The Don’ts of COVID:

For the Elderly:

  • Don’t go out of the home without reason.
  • Don’t touch your nose, eyes, or mouth with your hands if they are not clean or washed.
  • Don’t sit before your computer/laptop or mobile phone for long hours.
  • Don’t get up late from sleep and go to sleep late.
  • Do not smoke or take alcohol.
  • Do not physically or verbally abuse your inmate.
  • Don’t divorce over a trifling matter.
  • Don’t be frustrated.


For the Children:

  • Don’t browse sites in the computer/mobile/tab that your parents have forbidden.
  • Don’t sneeze or cough without tissue or handkerchief.
  • Don’t eat junk food.
  • Don’t play games or watch cartoons for the whole day.
  • Avoid public gathering.
  • Don’t sleep late at night and rise late in the morning.

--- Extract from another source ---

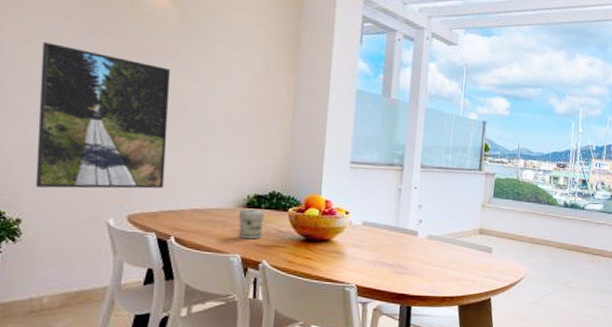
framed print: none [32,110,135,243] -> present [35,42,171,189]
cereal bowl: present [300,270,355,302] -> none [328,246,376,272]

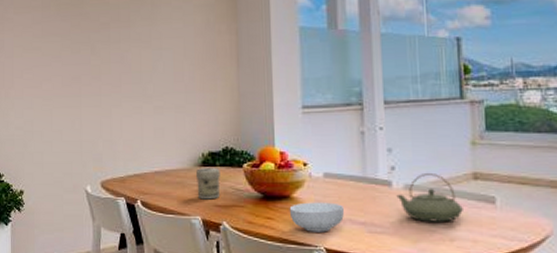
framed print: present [35,42,171,189] -> none [30,33,128,161]
cereal bowl: none [328,246,376,272] -> present [289,202,344,232]
teapot: none [420,227,469,266] -> present [396,174,463,222]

The COVID-19 pandemic has affected us in all spheres of life in multifarious ways. Of course, other than anything it has affected family and intimate relationships largely. Parents with family members and small non-earning children have really encountered a threat to survival. Especially the tale of single-parent families is beyond imagination.

We all, in this crucial period, honor our counterpart and should not abuse them and avoid all types of gathering and also maintain social distance. However, in this critical period, we all muster strong to protect ourselves from this pandemic by following the rules of hygiene as predicted by the experts. We should also cooperate with the Government by abiding the nationally adopted policies.